• [本文]
┌────────

被相続人の死亡により生命保険金を受け取った場合には相続税がかかります。

ただし、一定の条件を満たす場合、500万円×法定相続人の数までは相続税の非課税財産となり課税対象から除外することができます。

今回は生命保険金の非課税の規定についてお話していきます。

目次

非課税対象になる保険とは

まず、相続税の非課税の対象になるための条件について説明します。

↓の2つの条件を満たした保険金について相続税の非課税となります。

  1. 被相続人の死亡にともない受け取った保険金であること
  2. 保険料を負担していたのが被相続人であること

被相続人の死亡にともない受け取った保険金

非課税の対象になる保険は被相続人の死亡にともない受け取った保険金である必要があります。

保険契約には『保険事故』というものが定められています。

保険事故とは、保険において保険会社等の保険金支払義務が発生する事故のこと。

たとえば生命保険であれば被保険者の死亡が保険事故になり、入院保険であれば被保険者の入院が保険事故となります。

被保険者の死亡が保険事故となり受け取った保険金が相続税の非課税の対象となります。

生命保険契約だけでなく、偶然な事故に起因する死亡にともない受け取った損害保険契約の保険金も対象となります。

保険料を負担していたのが被相続人であること

非課税の対象となる保険は被相続人が保険料を負担している保険に限ります。

基本的には保険契約者が保険料を負担するため、保険契約者=保険料負担者と考えましょう。

だだし、保険契約者ではない別の人が保険料負担していることもあるので保険料負担者は慎重に確認する必要があります。

保険料負担者はどうやって確認するのですか?保険証券を見てもわかりません。

はい。そうなんです。保険証券には保険料負担者は記載されていません。保険契約を締結するときには保険料負担者を誰にするか?は決めないからです。

最近の保険契約は基本的に口座引落やクレジットカード払いなどが多いので誰の口座から支払っていたかを確認しましょう。

基本的には保険契約者が負担しているケースが多いですが、保険契約者以外の家族口座から保険料を引き落としていることもあります。

(相続のときにややこしくなるので保険契約者以外の家族口座から保険料を払うことはオススメしてません。)

こんなものは対象外

入院保険金など、『死亡』以外の理由で受け取ったもの

入院保険など、死亡以外の理由で受け取った保険金については、非課税の対象外です。

被保険者が被相続人ではない保険契約

被保険者が被相続人ではない保険契約も非課税の対象外です。

そもそも、被保険者が死亡していないので保険金を受取ることができません。

契約者が被相続人の場合には、生命保険契約に関する権利として解約返戻金相当額に対して相続税が課税されます。

生命保険契約に関する権利を取得しても生命保険金の非課税の規定は適用されません。

被相続人以外が保険料を負担していた

被相続人以外が保険料を負担していた保険契約についても非課税の対象外です。

そのような保険契約について保険金を受け取った場合には相続税は課税されないため、非課税の規定の対象外となります。

ただし注意が必要です。相続税はかかりませんが、保険料負担者に応じて税金がかかります。

  • 保険金受取人が負担していた⇒所得税の対象となります(一時所得もしくは雑所得)

└────────

• [作業内容]
本文の「こんなものは対象外」の見出しの下で、非課税の対象外として小見出しに挙げられているものをすべて書き出してください。

• [提供情報]
┌────────

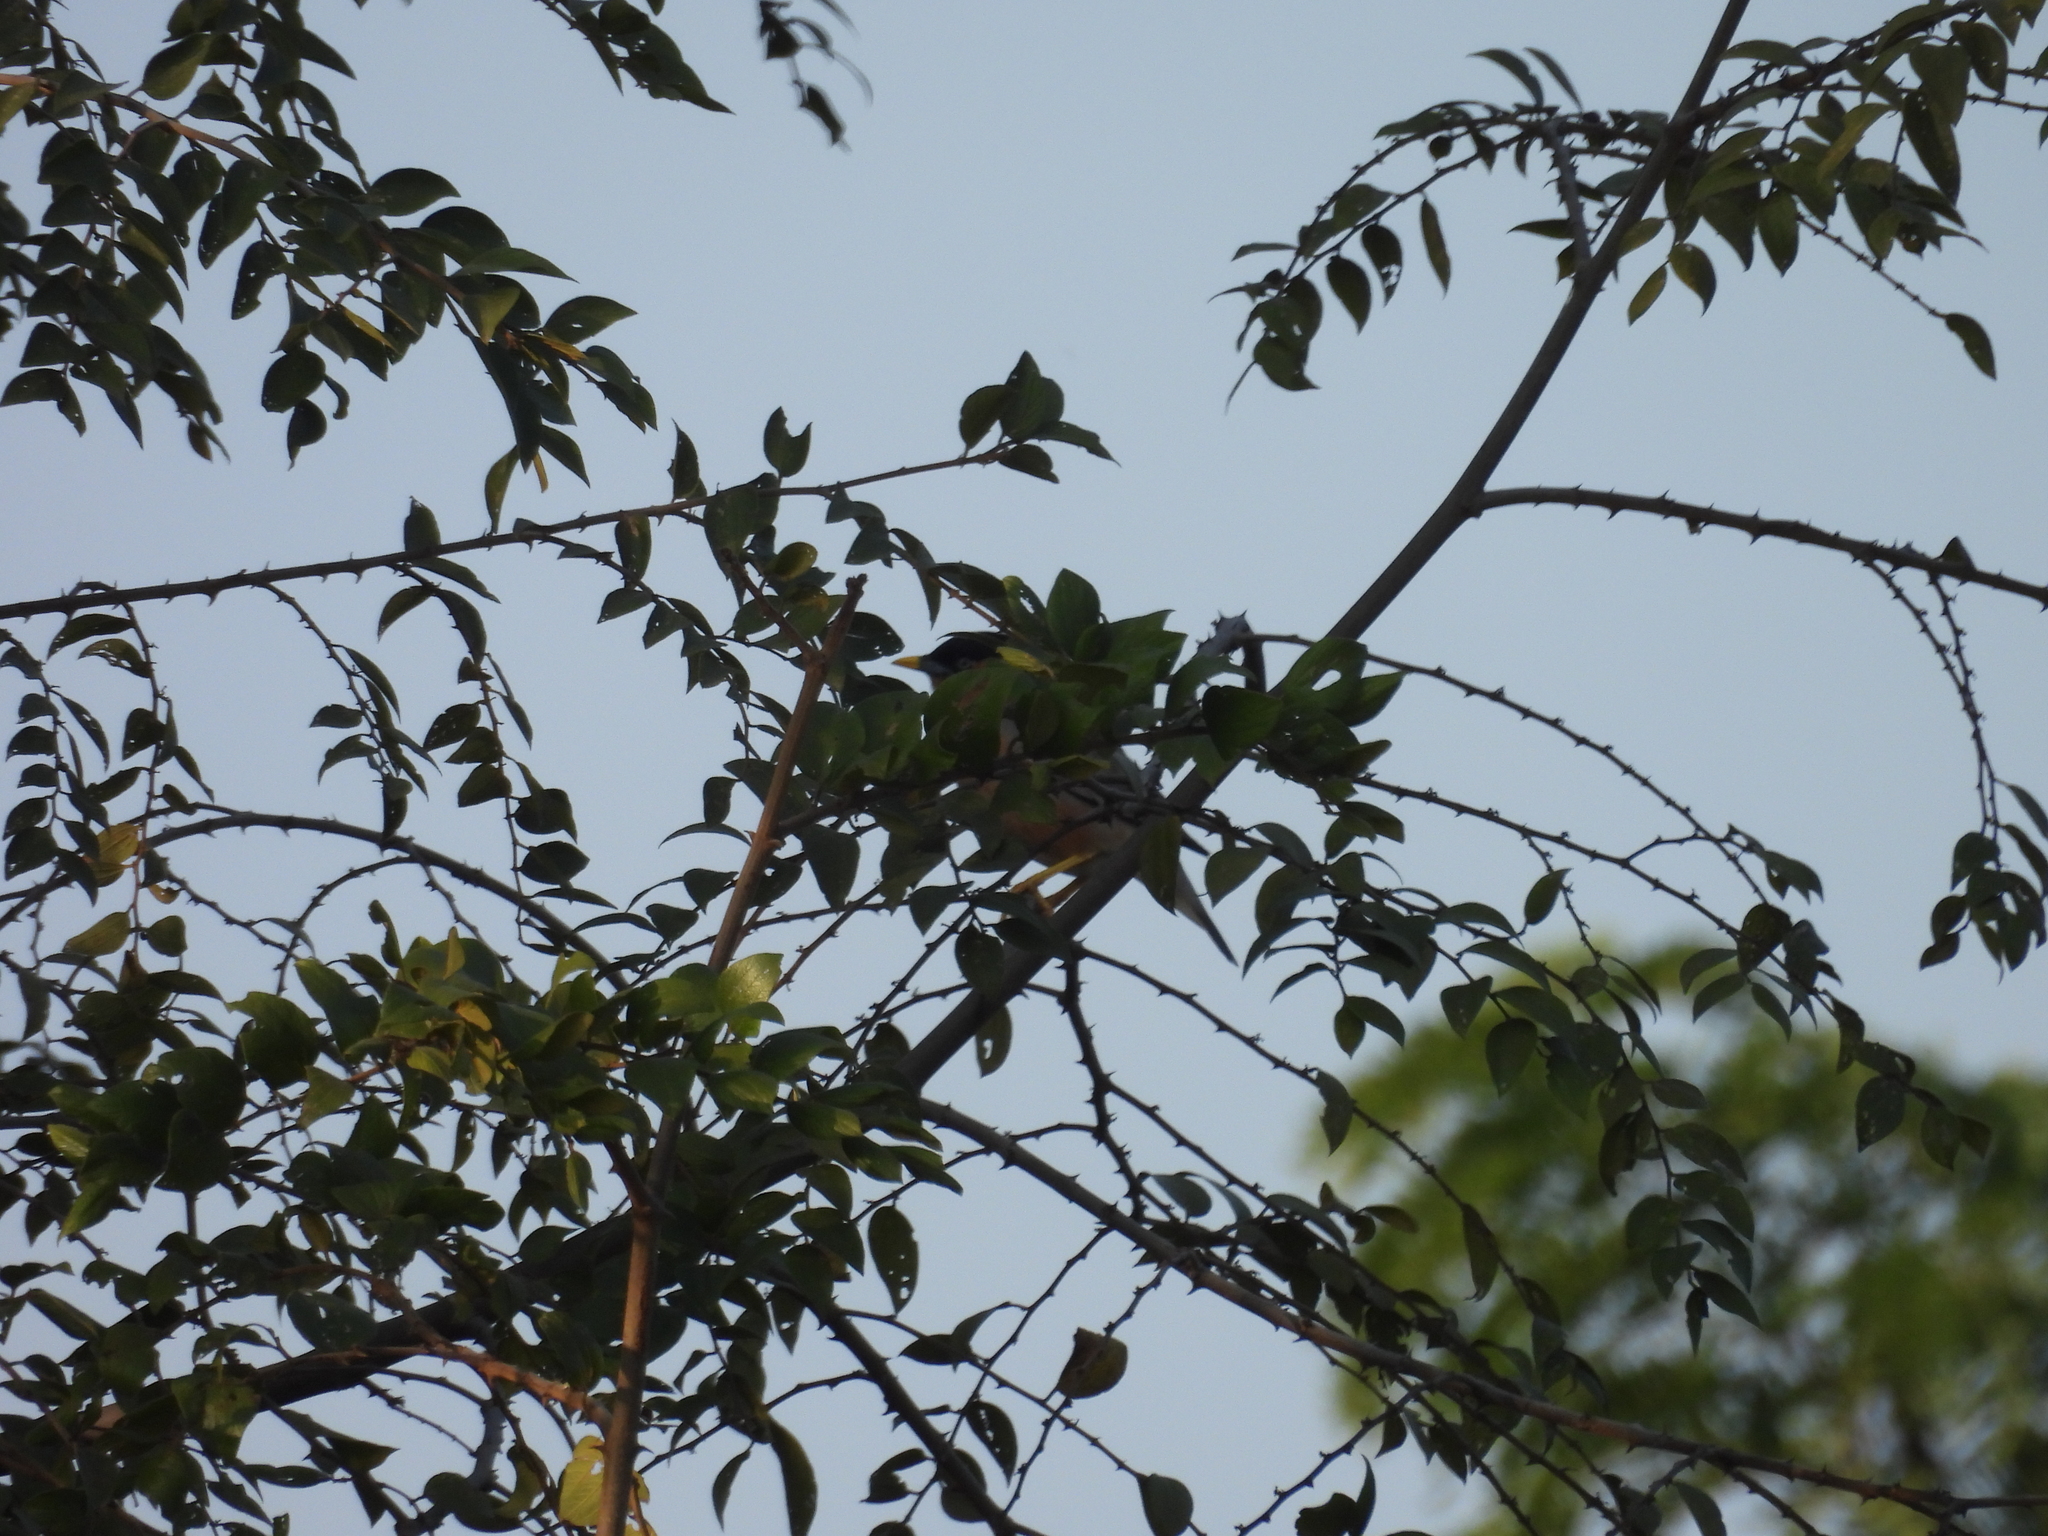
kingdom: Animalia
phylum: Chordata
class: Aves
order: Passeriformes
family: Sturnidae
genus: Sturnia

└────────
┌────────

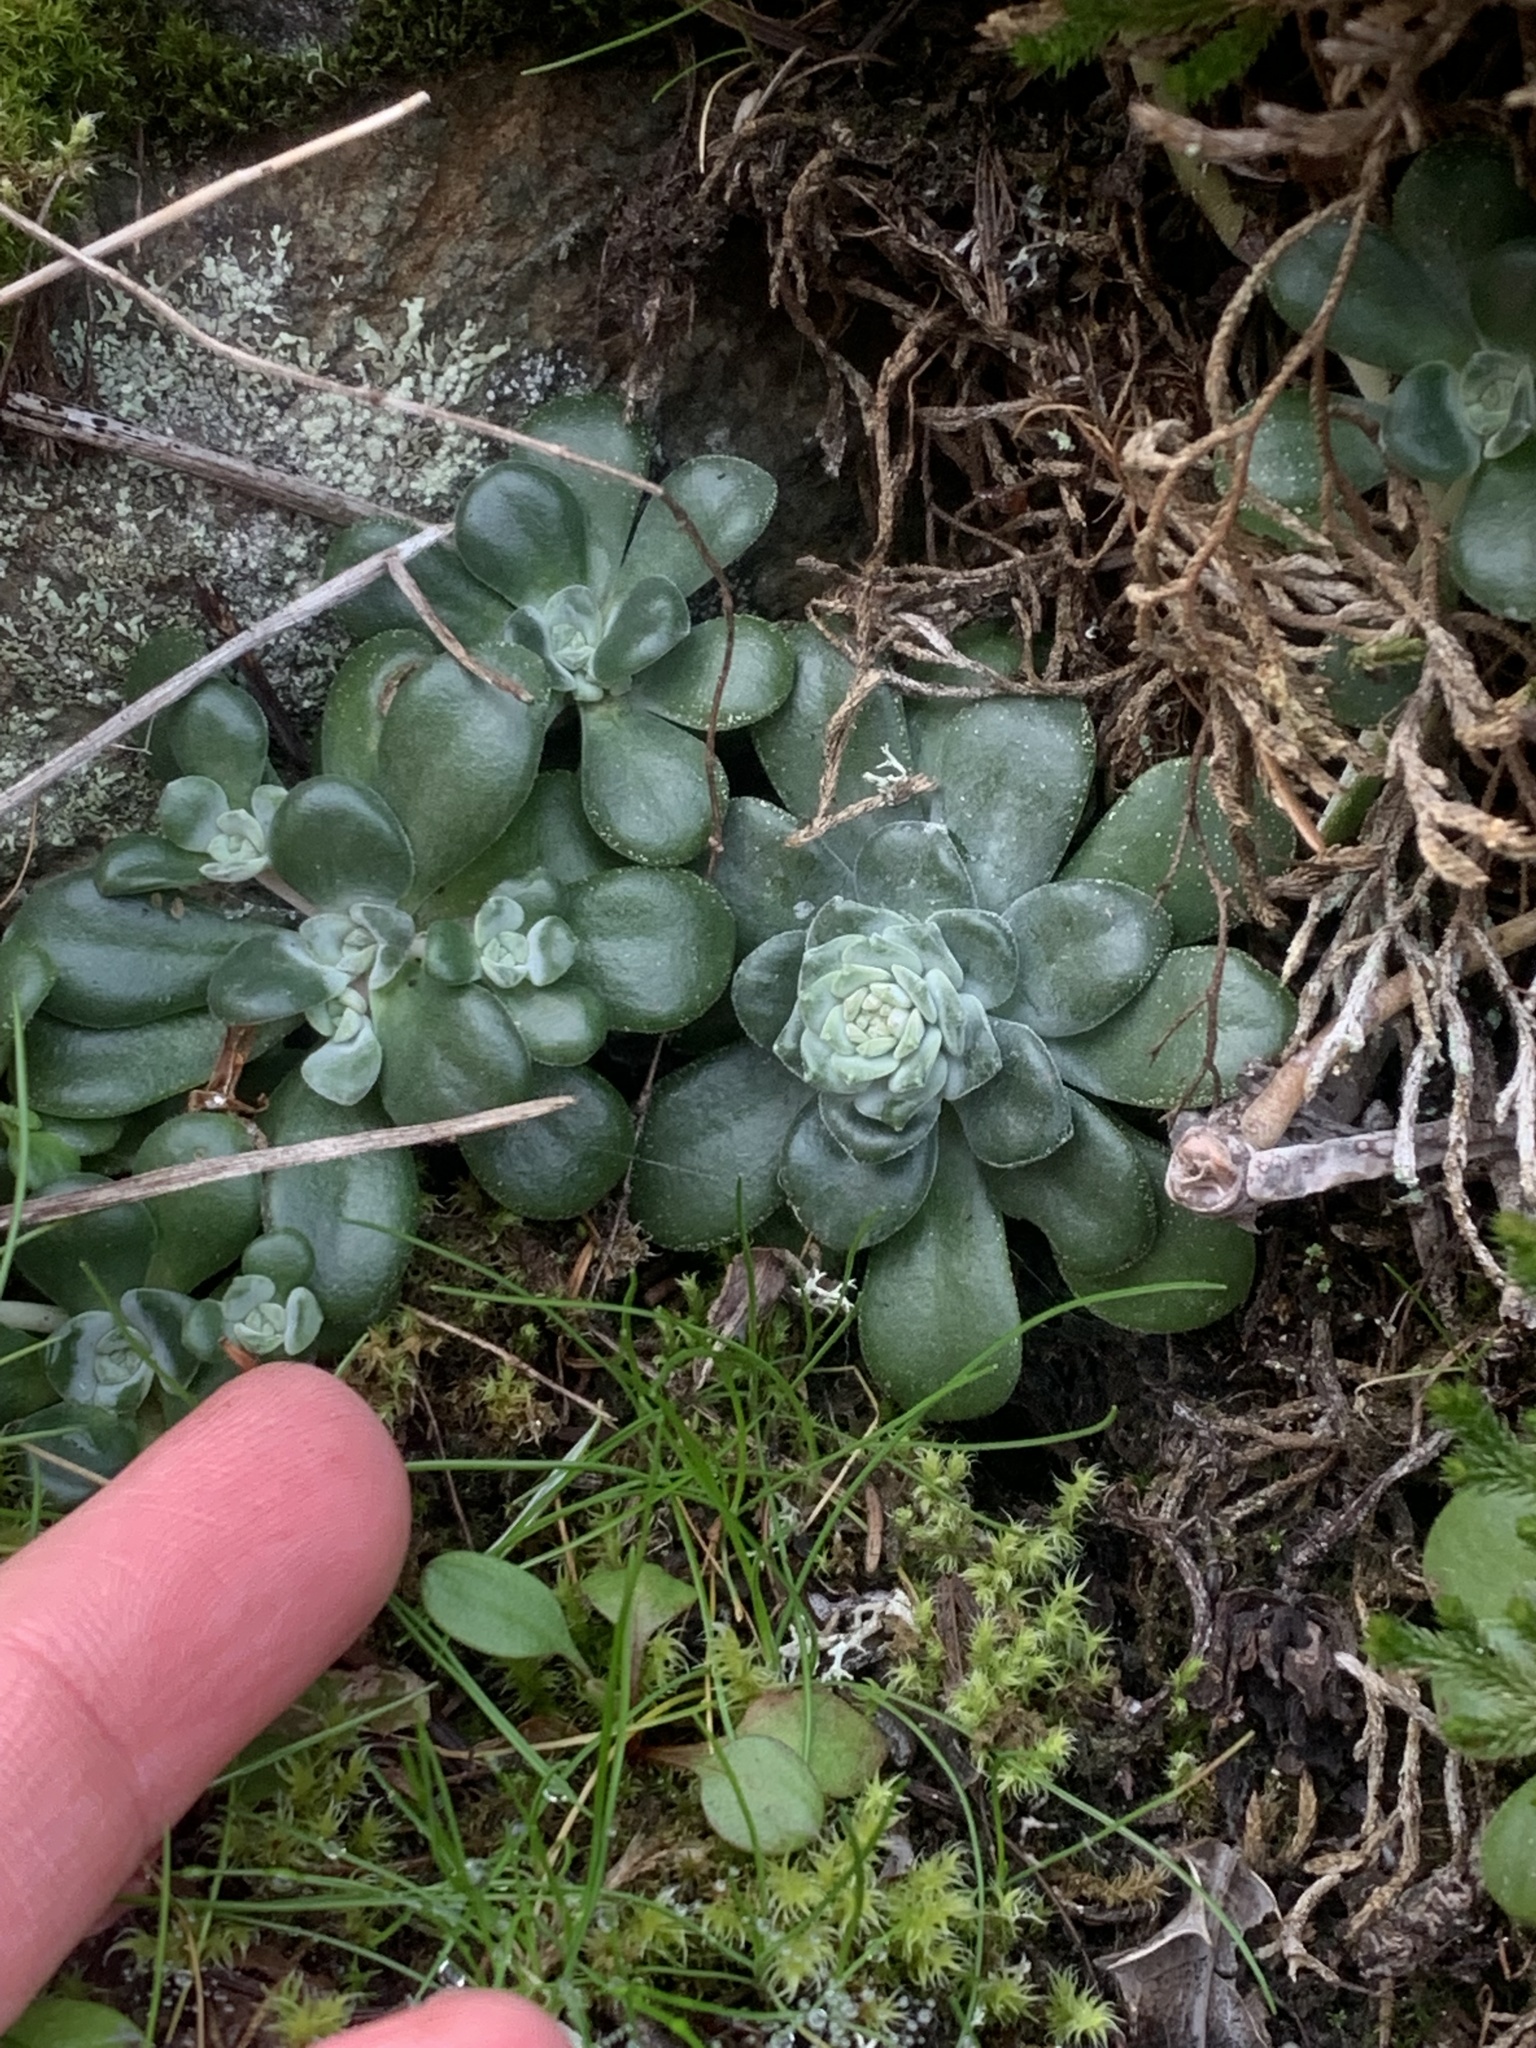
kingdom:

└────────
┌────────

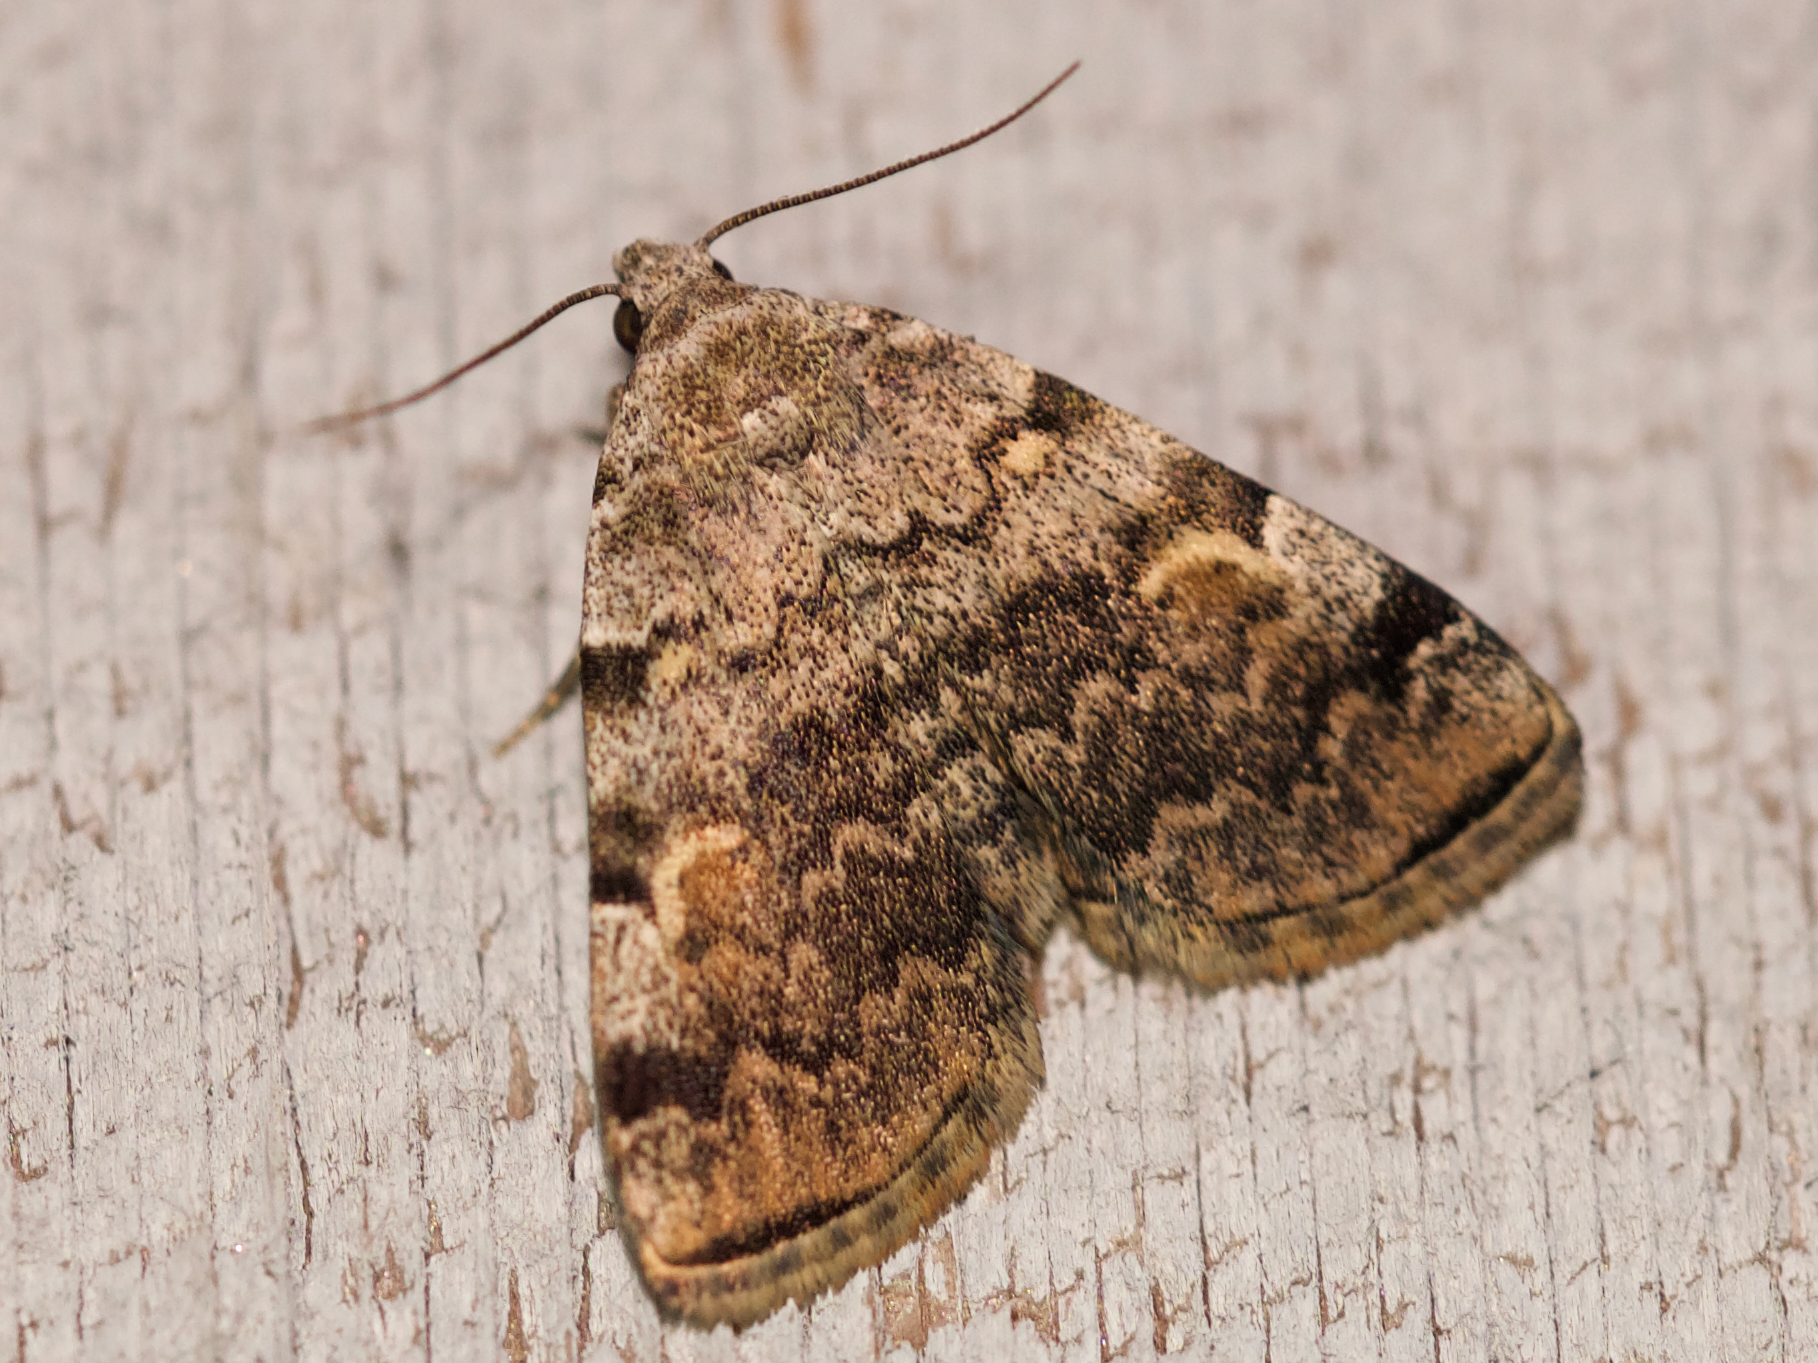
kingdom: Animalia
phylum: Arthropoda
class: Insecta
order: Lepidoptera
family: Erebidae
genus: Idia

└────────

• [出力]
・入院保険金など、『死亡』以外の理由で受け取ったもの
・被保険者が被相続人ではない保険契約
・被相続人以外が保険料を負担していた